The debate will continue next season into the third and final year of the new format, one that has been a resounding success and is sure to be cemented in rule well into the future.
Two clubs, the eventual champions, Newmarket, and Cill na Martra, the pre-competition favourites, reflected the near polar opposite ways of finding a way to ultimate glory.
On one hand you had the Duhallow club struggling to even emerge from their section containing Aghada, Na Piarsaigh, and Castletownbere while the Gaeltacht side simply repeated last season, winning all three games with ease.
After two outings Newmarket were not only in grave danger of missing out on the knock-out stage, but faced the embarrassment of being dragged into a potential relegation play-off.
They drew their opening game with Aghada, a high-scoring 0-14 each affair, but lost to Na Piarsaigh by three.
At this juncture, Newmarket had only one point to their name, had yet to score a goal and looked vulnerable going into their all-or-nothing tie with Castletownbere.
Kevin O’Sullivan finally ended their goal-drought in a narrow
1-9 to 1-8 success, but would three points suffice to extend their championship campaign?

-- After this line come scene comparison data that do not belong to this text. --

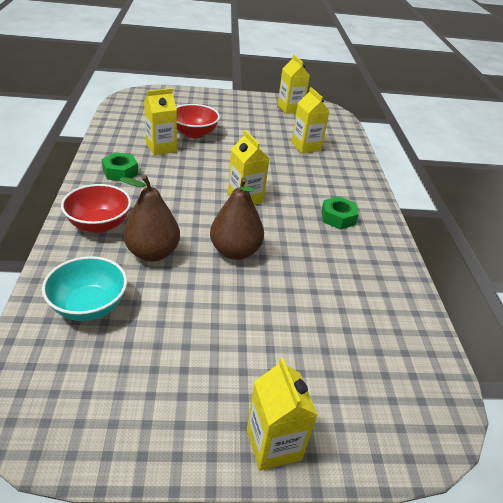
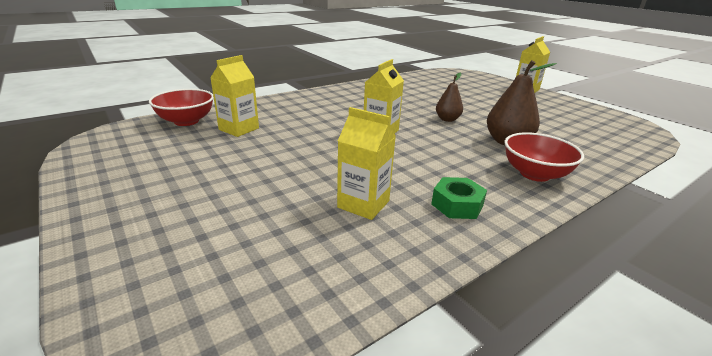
camera: 120 degrees left, 10 degrees down
(89, 306) = (581, 142): turquoise bowl -> none
(194, 133) = (289, 197): red bowl -> red bowl (186, 121)
(235, 251) = (447, 119): brown pear -> brown pear, size x0.62
(290, 109) = (119, 158): yellow carton -> none
(338, 218) = (349, 101): green nut -> none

Aghada’s victory over Na Piarsaigh ensured Newmarket just about squeezed into the quarter-finals with the lowest number of points for the second-placed qualifiers behind Naomh Aban and Nemo, who both had four.

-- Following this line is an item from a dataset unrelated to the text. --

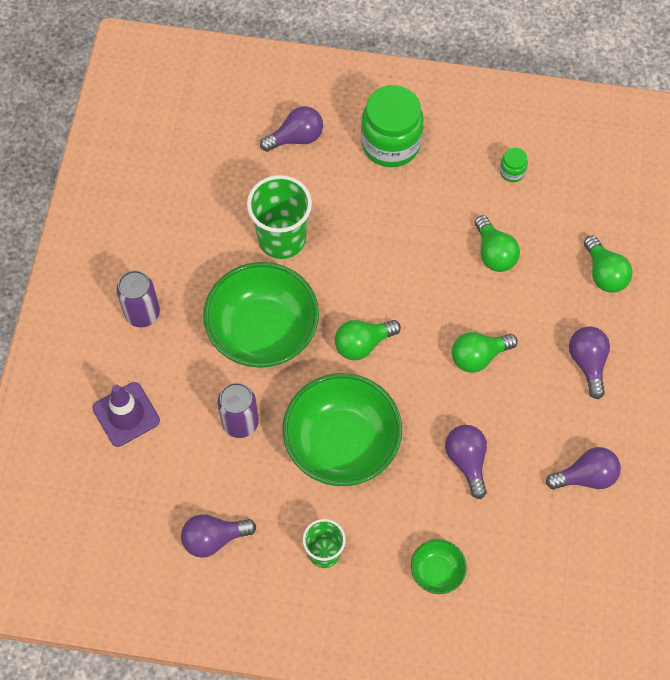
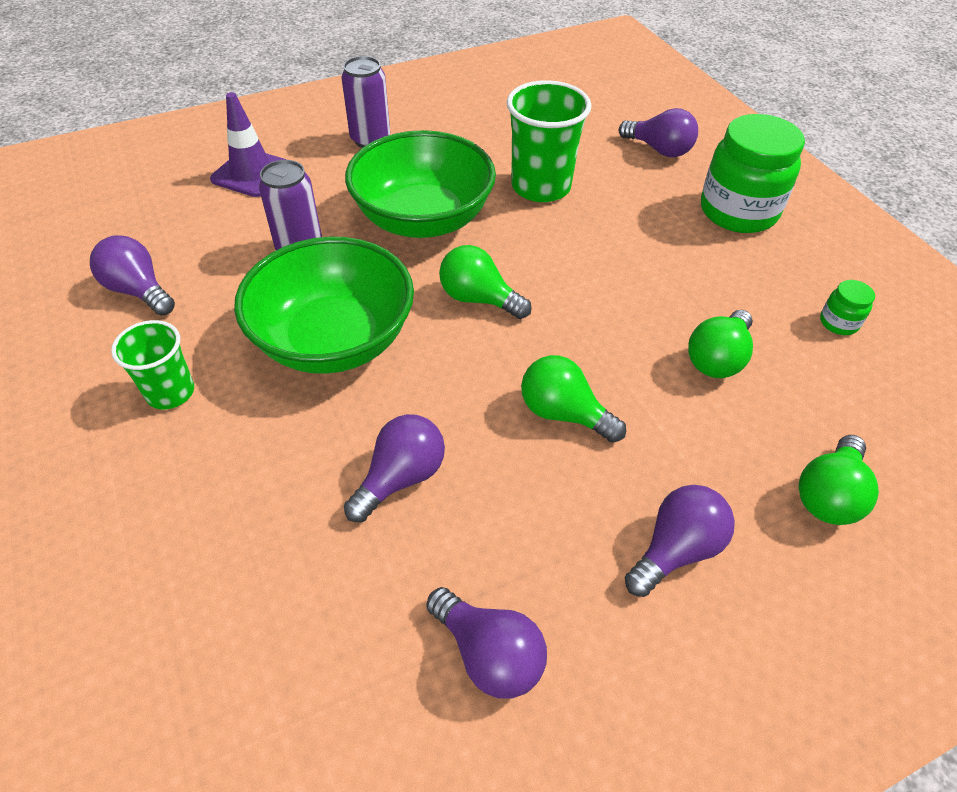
camera: 55 degrees right, 15 degrees down
(437, 571) = (203, 529): green bowl -> none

Their anxiety contrasted with Cill na Martra’s stress-free progress in Group B, winning all three games against Nemo, Rockchapel and St Vincent’s by a combined margin of 25 points.
History, however, has a habit of jumping up and biting you where it hurts most because Cill na Martra, for the second successive season, fell at the next fence.
Twelve months ago it was Kanturk, who ended their championship ambitions, and this time it was another north-west outfit, Newmarket, who struck for two early goals from Ryan O’Keeffe and Barry O’Connor in a shock 2-7 to 0-7 triumph.
A critical change in emphasis, from stock-piling at the back and counter-attacking, was considered huge in Newmarket’s march to the title, becoming evident first in the quarter-final win over Ballyvourney.
That Newmarket pulled off what was a considered a surprise enough victory was embellished by a stunning nine-point margin at the end.
Kanturk took the same route as Cill na Martra in Group A, maintaining a winning sequence against St Nick’s, Macroom, and Naomh Abán, a feat all the more praiseworthy considering they were on a hurling mission at the same time.
And, after surviving a scare from Aghada in the semi-final, Kanturk appeared to have one hand on the trophy with a two-point lead entering injury-time in the final only to be mugged by three late Newmarket points.